■ **What is required**:
Your copy should match the entries exactly, with no images carried over.

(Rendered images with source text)

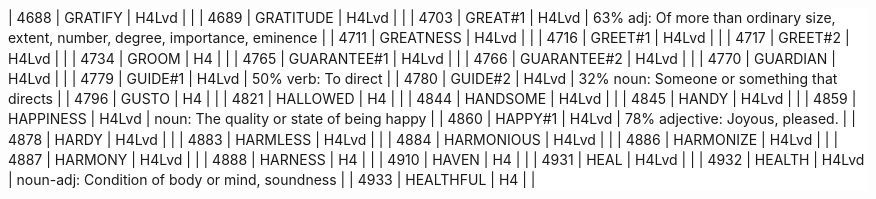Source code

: |  4688 | GRATIFY          | H4Lvd    |                                                                                                                                                                        |
|  4689 | GRATITUDE        | H4Lvd    |                                                                                                                                                                        |
|  4703 | GREAT#1          | H4Lvd    | 63% adj: Of more than ordinary size, extent, number, degree, importance, eminence                                                                                      |
|  4711 | GREATNESS        | H4Lvd    |                                                                                                                                                                        |
|  4716 | GREET#1          | H4Lvd    |                                                                                                                                                                        |
|  4717 | GREET#2          | H4Lvd    |                                                                                                                                                                        |
|  4734 | GROOM            | H4       |                                                                                                                                                                        |
|  4765 | GUARANTEE#1      | H4Lvd    |                                                                                                                                                                        |
|  4766 | GUARANTEE#2      | H4Lvd    |                                                                                                                                                                        |
|  4770 | GUARDIAN         | H4Lvd    |                                                                                                                                                                        |
|  4779 | GUIDE#1          | H4Lvd    | 50% verb: To direct                                                                                                                                                    |
|  4780 | GUIDE#2          | H4Lvd    | 32% noun: Someone or something that directs                                                                                                                            |
|  4796 | GUSTO            | H4       |                                                                                                                                                                        |
|  4821 | HALLOWED         | H4       |                                                                                                                                                                        |
|  4844 | HANDSOME         | H4Lvd    |                                                                                                                                                                        |
|  4845 | HANDY            | H4Lvd    |                                                                                                                                                                        |
|  4859 | HAPPINESS        | H4Lvd    | noun: The quality or state of being happy                                                                                                                              |
|  4860 | HAPPY#1          | H4Lvd    | 78% adjective: Joyous, pleased.                                                                                                                                        |
|  4878 | HARDY            | H4Lvd    |                                                                                                                                                                        |
|  4883 | HARMLESS         | H4Lvd    |                                                                                                                                                                        |
|  4884 | HARMONIOUS       | H4Lvd    |                                                                                                                                                                        |
|  4886 | HARMONIZE        | H4Lvd    |                                                                                                                                                                        |
|  4887 | HARMONY          | H4Lvd    |                                                                                                                                                                        |
|  4888 | HARNESS          | H4       |                                                                                                                                                                        |
|  4910 | HAVEN            | H4       |                                                                                                                                                                        |
|  4931 | HEAL             | H4Lvd    |                                                                                                                                                                        |
|  4932 | HEALTH           | H4Lvd    | noun-adj: Condition of body or mind, soundness                                                                                                                         |
|  4933 | HEALTHFUL        | H4       |                                                                                                                                                                        |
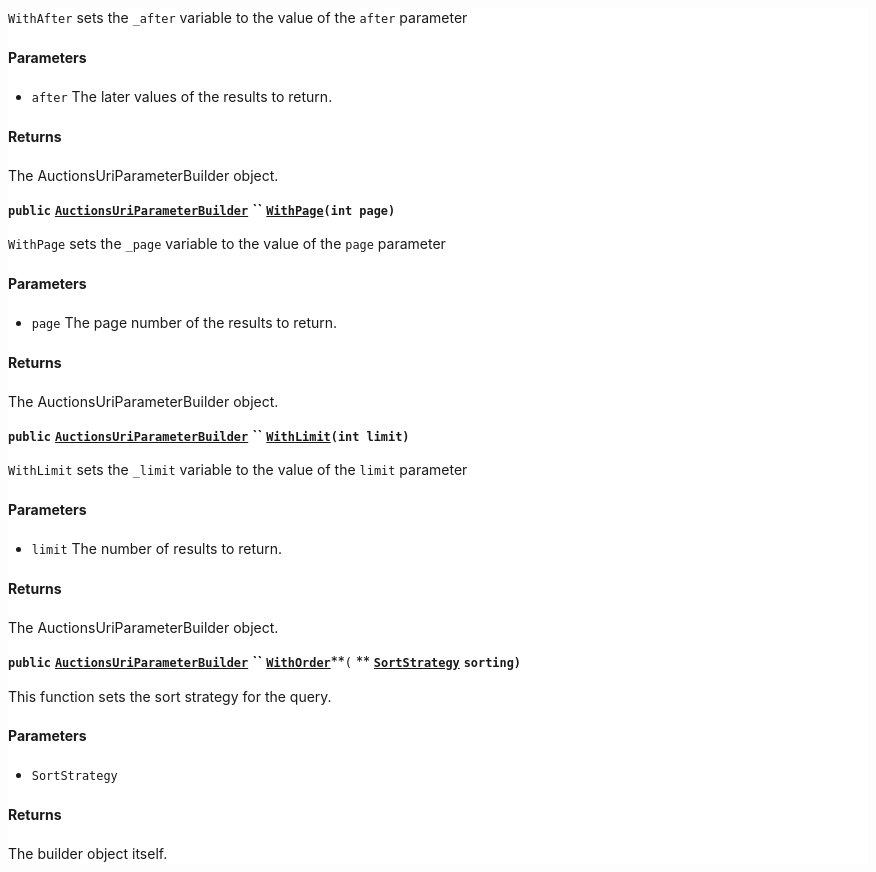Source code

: `WithAfter` sets the `_after` variable to the value of the `after` parameter

#### Parameters

* `after` The later values of the results to return.

#### Returns

The AuctionsUriParameterBuilder object.

**`public`** [**`AuctionsUriParameterBuilder`**](AtomicMarketApiClient--Auctions--AuctionsUriParameterBuilder.md#class\_atomic\_market\_api\_client\_1\_1\_auctions\_1\_1\_auctions\_uri\_parameter\_builder) **``** [**`WithPage`**](AtomicMarketApiClient--Auctions--AuctionsUriParameterBuilder.md#class\_atomic\_market\_api\_client\_1\_1\_auctions\_1\_1\_auctions\_uri\_parameter\_builder\_1a822e83817b5f8fc6b692ce4584da3a00)**`(int page)`**

`WithPage` sets the `_page` variable to the value of the `page` parameter

#### Parameters

* `page` The page number of the results to return.

#### Returns

The AuctionsUriParameterBuilder object.

**`public`** [**`AuctionsUriParameterBuilder`**](AtomicMarketApiClient--Auctions--AuctionsUriParameterBuilder.md#class\_atomic\_market\_api\_client\_1\_1\_auctions\_1\_1\_auctions\_uri\_parameter\_builder) **``** [**`WithLimit`**](AtomicMarketApiClient--Auctions--AuctionsUriParameterBuilder.md#class\_atomic\_market\_api\_client\_1\_1\_auctions\_1\_1\_auctions\_uri\_parameter\_builder\_1a5c895d53e96fff01bec67a0d0f01776f)**`(int limit)`**

`WithLimit` sets the `_limit` variable to the value of the `limit` parameter

#### Parameters

* `limit` The number of results to return.

#### Returns

The AuctionsUriParameterBuilder object.

**`public`** [**`AuctionsUriParameterBuilder`**](AtomicMarketApiClient--Auctions--AuctionsUriParameterBuilder.md#class\_atomic\_market\_api\_client\_1\_1\_auctions\_1\_1\_auctions\_uri\_parameter\_builder) **``** [**`WithOrder`**](AtomicMarketApiClient--Auctions--AuctionsUriParameterBuilder.md#class\_atomic\_market\_api\_client\_1\_1\_auctions\_1\_1\_auctions\_uri\_parameter\_builder\_1aa2152b5b399407ee93cd8105a188b4bc)**`(` ** [**`SortStrategy`**](AtomicMarketApiClient--Core.md) **`sorting)`**

This function sets the sort strategy for the query.

#### Parameters

* `SortStrategy`

#### Returns

The builder object itself.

■ **Written solution**:
Source code

: |  4688 | GRATIFY          | H4Lvd    |                                                                                                                                                                        |
|  4689 | GRATITUDE        | H4Lvd    |                                                                                                                                                                        |
|  4703 | GREAT#1          | H4Lvd    | 63% adj: Of more than ordinary size, extent, number, degree, importance, eminence                                                                                      |
|  4711 | GREATNESS        | H4Lvd    |                                                                                                                                                                        |
|  4716 | GREET#1          | H4Lvd    |                                                                                                                                                                        |
|  4717 | GREET#2          | H4Lvd    |                                                                                                                                                                        |
|  4734 | GROOM            | H4       |                                                                                                                                                                        |
|  4765 | GUARANTEE#1      | H4Lvd    |                                                                                                                                                                        |
|  4766 | GUARANTEE#2      | H4Lvd    |                                                                                                                                                                        |
|  4770 | GUARDIAN         | H4Lvd    |                                                                                                                                                                        |
|  4779 | GUIDE#1          | H4Lvd    | 50% verb: To direct                                                                                                                                                    |
|  4780 | GUIDE#2          | H4Lvd    | 32% noun: Someone or something that directs                                                                                                                            |
|  4796 | GUSTO            | H4       |                                                                                                                                                                        |
|  4821 | HALLOWED         | H4       |                                                                                                                                                                        |
|  4844 | HANDSOME         | H4Lvd    |                                                                                                                                                                        |
|  4845 | HANDY            | H4Lvd    |                                                                                                                                                                        |
|  4859 | HAPPINESS        | H4Lvd    | noun: The quality or state of being happy                                                                                                                              |
|  4860 | HAPPY#1          | H4Lvd    | 78% adjective: Joyous, pleased.                                                                                                                                        |
|  4878 | HARDY            | H4Lvd    |                                                                                                                                                                        |
|  4883 | HARMLESS         | H4Lvd    |                                                                                                                                                                        |
|  4884 | HARMONIOUS       | H4Lvd    |                                                                                                                                                                        |
|  4886 | HARMONIZE        | H4Lvd    |                                                                                                                                                                        |
|  4887 | HARMONY          | H4Lvd    |                                                                                                                                                                        |
|  4888 | HARNESS          | H4       |                                                                                                                                                                        |
|  4910 | HAVEN            | H4       |                                                                                                                                                                        |
|  4931 | HEAL             | H4Lvd    |                                                                                                                                                                        |
|  4932 | HEALTH           | H4Lvd    | noun-adj: Condition of body or mind, soundness                                                                                                                         |
|  4933 | HEALTHFUL        | H4       |                                                                                                                                                                        |
Source code

: `WithAfter` sets the `_after` variable to the value of the `after` parameter

#### Parameters

* `after` The later values of the results to return.

#### Returns

The AuctionsUriParameterBuilder object.

**`public`** [**`AuctionsUriParameterBuilder`**](AtomicMarketApiClient--Auctions--AuctionsUriParameterBuilder.md#class\_atomic\_market\_api\_client\_1\_1\_auctions\_1\_1\_auctions\_uri\_parameter\_builder) **``** [**`WithPage`**](AtomicMarketApiClient--Auctions--AuctionsUriParameterBuilder.md#class\_atomic\_market\_api\_client\_1\_1\_auctions\_1\_1\_auctions\_uri\_parameter\_builder\_1a822e83817b5f8fc6b692ce4584da3a00)**`(int page)`**

`WithPage` sets the `_page` variable to the value of the `page` parameter

#### Parameters

* `page` The page number of the results to return.

#### Returns

The AuctionsUriParameterBuilder object.

**`public`** [**`AuctionsUriParameterBuilder`**](AtomicMarketApiClient--Auctions--AuctionsUriParameterBuilder.md#class\_atomic\_market\_api\_client\_1\_1\_auctions\_1\_1\_auctions\_uri\_parameter\_builder) **``** [**`WithLimit`**](AtomicMarketApiClient--Auctions--AuctionsUriParameterBuilder.md#class\_atomic\_market\_api\_client\_1\_1\_auctions\_1\_1\_auctions\_uri\_parameter\_builder\_1a5c895d53e96fff01bec67a0d0f01776f)**`(int limit)`**

`WithLimit` sets the `_limit` variable to the value of the `limit` parameter

#### Parameters

* `limit` The number of results to return.

#### Returns

The AuctionsUriParameterBuilder object.

**`public`** [**`AuctionsUriParameterBuilder`**](AtomicMarketApiClient--Auctions--AuctionsUriParameterBuilder.md#class\_atomic\_market\_api\_client\_1\_1\_auctions\_1\_1\_auctions\_uri\_parameter\_builder) **``** [**`WithOrder`**](AtomicMarketApiClient--Auctions--AuctionsUriParameterBuilder.md#class\_atomic\_market\_api\_client\_1\_1\_auctions\_1\_1\_auctions\_uri\_parameter\_builder\_1aa2152b5b399407ee93cd8105a188b4bc)**`(` ** [**`SortStrategy`**](AtomicMarketApiClient--Core.md) **`sorting)`**

This function sets the sort strategy for the query.

#### Parameters

* `SortStrategy`

#### Returns

The builder object itself.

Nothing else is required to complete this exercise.